In Masaya: “We can do no more”
“Massiel”, a doctor at the “Dr. Humberto Alvarado” hospital of Masaya, lamented the disease’s spread among her colleagues and their defenselessness facing the pandemic, which generates doubt about whether they should continue to work there, or leave the public health system.
“We have a number of colleagues whose family members, or they themselves, are ill. We’re in bad shape, very bad shape. What are we going to do? We can do no more. It’s our health and our family’s health, or the health of the rest. We just can’t,” the doctor bemoaned.
This Masaya hospital has set aside “a Covid area” with at least 40 beds, which are filled to overflowing, according to a medical source in the city. In addition, there are Intensive Care Unit beds destined for patients with this disease. Those, too are “occupied”.
Government praise, but no policies
Nicaraguan president Daniel Ortega and his wife and Vice President Rosario Murillo have had the highest praise for the country’s health personnel, and in their public appearances they’ve repeated that they’re waging a battle against the pandemic. However, the government has done little or nothing to prepare or to protect them against Covid-19 contagion. Proof of this is the hundred or so doctors, nurses, nurse’s aides, stretcher bearers and cleaning personnel who have come down with the novel Coronavirus.
In his last speech to the nation this past May 18, Ortega emphasized: “on the frontlines of this battle [are] that army of doctors and nurses, health workers that every day… are caring for patients.”
The first lady has used similar terms: “We celebrate with admiration and respect the heroic labor of our nurses, who combat with us on the frontlines of battle, with hope and faith in God, to reach more triumphs for families and the Nicaraguan people, in these times of defense of life, health and strength.” These words were spoken by Murillo on the International Nurses’ Day last May 12.
The official discourse contrasts with the realities felt by the health personnel, such as the case of Dr. Manuel (not his real name) who works in Chinandega’s Hospital Espana. “We’re exposed to risk by the lethargy, the lack of prevention we were subjected to [by hospital authorities], and they continue doing so by not taking [safety] measures. To the few of us who are left, instead of protecting us, they’re sending us to the slaughterhouse as cannon fodder,” he stated bluntly.
Demanding personal protective measures
The Nicaraguan Medical Association, an independent group of doctors and affiliated personnel believe that about a hundred health workers have been infected with the Covid-19 virus. That number includes those who have recovered and those still sick with the disease.
Given this situation, more than 700 Nicaraguan doctors signed a pronouncement demanding that the government “supply personal protective equipment to the health personnel who are on the front lines of attention.”
The document highlights the fact that “protecting the lives of at-risk personnel is urgent”. This is the second pronouncement signed by the independent doctors and published to demand action from the Ortega regime.

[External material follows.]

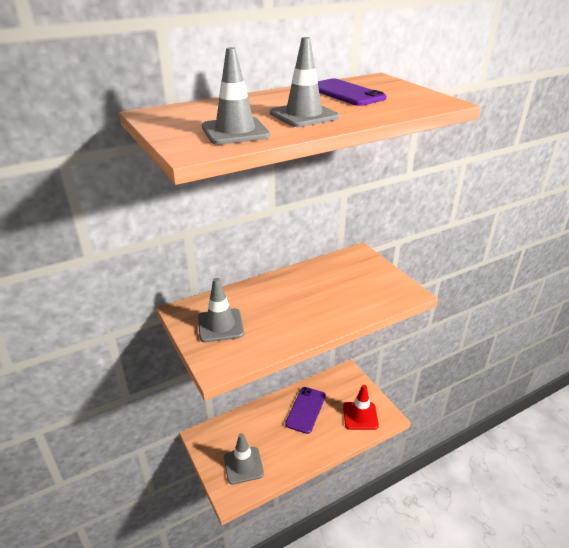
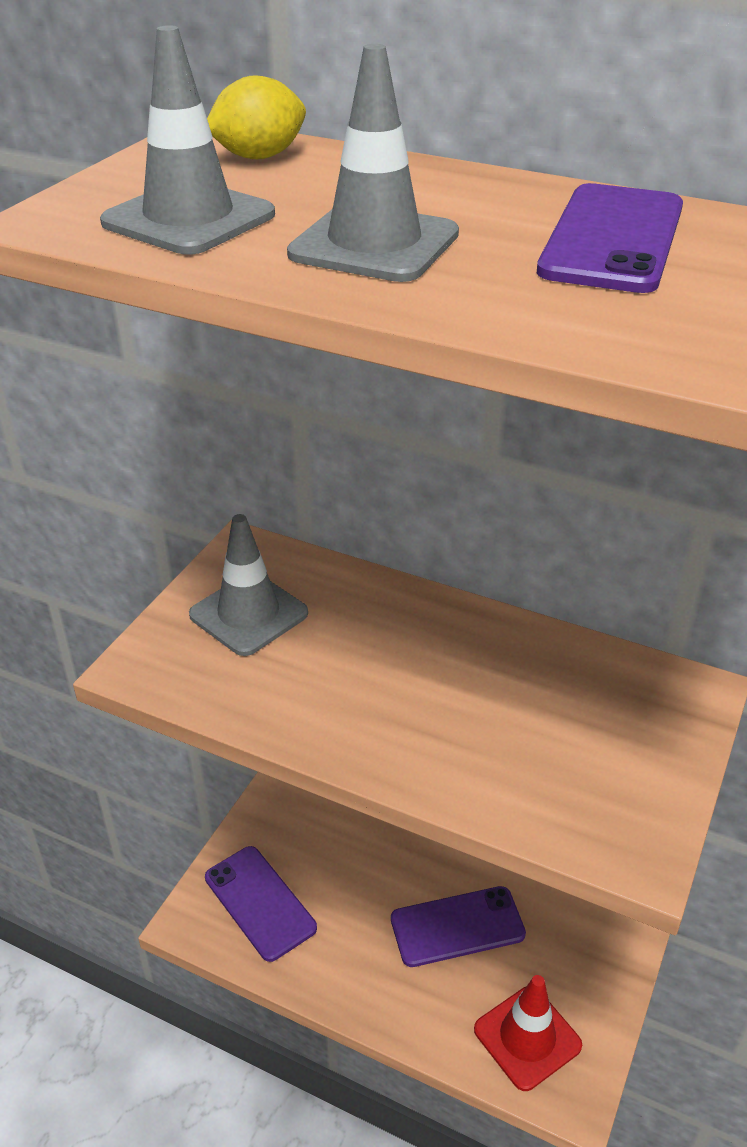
camera: 55 degrees right, 5 degrees up
grey traffic cone [224,433,264,484] -> purple phone [205,846,317,962]
none -> yellow lemon [207,75,306,159]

The rate of contagion among health personnel “has lessened their capacity to attend to the population and has led to the early exhaustion of said resources. Many workers have found themselves forced to abandon their noble labor due to lack of appropriate conditions and in order to not continues exposing themselves to the risk of infection from the virus,” according to the pronouncement.
The statement also criticized the fact that “some of the doctors who signed the previous pronouncement have received indirect threats of being fired in some of the public institutions and via social media,” and demanded “an end to the persecution and harassment of the health professionals, while we ratify our commitment to accompany and offer our best effort to preserve the health of the Nicaraguan people.”